Essa interpretação dos fatos não leva em conta o passado. Lula não controlou o PT no primeiro mandato: a máquina partidária funcionou por si só e, no máximo, garantiu algum grau de fidelidade de seus parlamentares a assuntos de interesse do governo. Aliás, a máquina moveu-se com tal desenvoltura que atribui-se a ela, mais do que ao governo, a estratégia "pouco republicana" de cooptação de aliados de partidos fisiológicos (não se pode esquecer que, do que foi apurado até agora, o dinheiro de caixa dois escoou para o PT e seus aliados nas eleições municipais de 2004). Também no primeiro mandato, se já existia um distanciamento entre Lula e a legenda - atenuado pela presença de José Dirceu no ministério -, este aumentou nos dois últimos do governo, quando se acumularam escândalos envolvendo dirigentes petistas.

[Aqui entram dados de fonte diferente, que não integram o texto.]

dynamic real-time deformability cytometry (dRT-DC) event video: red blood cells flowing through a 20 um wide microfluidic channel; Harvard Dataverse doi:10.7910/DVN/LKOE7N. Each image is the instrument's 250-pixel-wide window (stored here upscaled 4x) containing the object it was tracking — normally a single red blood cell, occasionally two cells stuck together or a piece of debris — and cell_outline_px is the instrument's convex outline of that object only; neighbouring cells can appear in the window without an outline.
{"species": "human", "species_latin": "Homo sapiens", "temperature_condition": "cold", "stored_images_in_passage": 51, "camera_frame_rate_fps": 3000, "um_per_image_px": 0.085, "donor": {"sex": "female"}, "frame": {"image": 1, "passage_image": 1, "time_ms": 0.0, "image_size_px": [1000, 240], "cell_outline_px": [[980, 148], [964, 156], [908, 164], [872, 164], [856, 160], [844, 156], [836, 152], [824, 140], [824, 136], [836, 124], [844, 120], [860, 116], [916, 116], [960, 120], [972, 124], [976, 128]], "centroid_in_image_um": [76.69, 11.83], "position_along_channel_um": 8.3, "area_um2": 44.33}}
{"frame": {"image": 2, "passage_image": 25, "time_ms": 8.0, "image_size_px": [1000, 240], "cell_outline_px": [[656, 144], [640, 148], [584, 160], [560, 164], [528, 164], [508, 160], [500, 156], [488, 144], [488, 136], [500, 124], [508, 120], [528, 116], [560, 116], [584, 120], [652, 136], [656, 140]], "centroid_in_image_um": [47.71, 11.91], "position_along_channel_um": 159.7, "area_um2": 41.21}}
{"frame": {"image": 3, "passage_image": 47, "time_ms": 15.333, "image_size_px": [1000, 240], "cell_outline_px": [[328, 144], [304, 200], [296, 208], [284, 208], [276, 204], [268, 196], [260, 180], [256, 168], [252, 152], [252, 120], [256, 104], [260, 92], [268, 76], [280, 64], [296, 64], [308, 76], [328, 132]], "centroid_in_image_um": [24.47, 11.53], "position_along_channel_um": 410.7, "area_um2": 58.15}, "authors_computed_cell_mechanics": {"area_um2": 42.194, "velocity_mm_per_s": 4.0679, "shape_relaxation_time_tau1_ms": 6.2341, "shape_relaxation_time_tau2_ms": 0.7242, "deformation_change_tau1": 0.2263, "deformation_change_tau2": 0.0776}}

Lula nunca foi um estrategista ou conciliador de posições internas. Antes de chegar ao governo, esse papel foi totalmente desempenhado por José Dirceu. Não teria, portanto, características pessoais para "dividir" o PT para governar. Além disso, no momento de formação do ministério, se as facções petistas estiverem divididas, será muito mais difícil compor um gabinete que contente o partido como um todo e podem se reduzir o número de vagas destinadas à composição com os outros partidos que oficialmente aderiram à base governista. Da mesma forma, é difícil acreditar que Lula tenha estimulado o deputado Arlindo Chinaglia (PT-SP) a disputar com Aldo Rebelo (PCdoB) o cargo de presidente da Câmara. Os ressentimentos dos pequenos partidos de esquerda com a ambição hegemônica do PT afloraram. Isso não convém a um governo que precisa negociar com um grande número de partidos, e tinha nesse bloco de esquerda fiéis aliados no primeiro mandato.

A reunião do Diretório Nacional que precedeu o jantar e o "pito" do presidente , na verdade, adotou um tom de conciliação interno - mas ele apenas posterga uma luta fratricida em julho, quando haverá uma nova eleição direta para a presidência do PT. Talvez, na realidade, o Diretório tenha obtido apenas duas concordâncias: a de que o atual presidente, Ricardo Berzoini, deve ter o mandato reduzido; e a convicção de que o Banco Central não é um bom parceiro para uma política de crescimento. As omissões sobre os destinos do partido são, na verdade, adiamento das discordâncias: o PT fará uma discussão efetiva sobre os escândalos que jogou sua credibilidade no chão? Investigará o comportamento ético dos envolvidos? Discutirá o imenso poder que foi atribuído à Executiva do partido, onde o Campo Majoritário é maioria há dez anos, e do qual não se exige nenhuma transparência?

A exclusão desse debate é uma amostra da talvez maior luta de poder interno que o PT já teve. Está em jogo o poder dos paulistas, por mais que a esquerda sediada em São Paulo rejeite essa análise - e a união paulista em torno de Chinaglia pode ser uma mostra viva de que a questão regional é, sim, um elemento importante da disputa. Está em jogo as posições que poderão dar destaque e fazer submergir um líder na disputa de 2010 à sucessão de Lula. Estão em jogo ministérios, cargos, posições na direção partidária e poder de influência no partido e no governo.

Esse jogo foge, em muito, à capacidade conciliadora de Lula. "Não me peçam que o governo entre na disputa ou na briga do PT", disse o presidente no que seria uma comemoração. Tem razão: é difícil imaginar a vantagem que ele e seu governo teriam com isso. Talvez o PT não peça isso de seu presidente, mas dificilmente vai seguir o seu conselho, que é de total bom senso: o PT deveria aprender a identificar inimigos, em vez de seus membros partirem para o confronto entre eles próprios.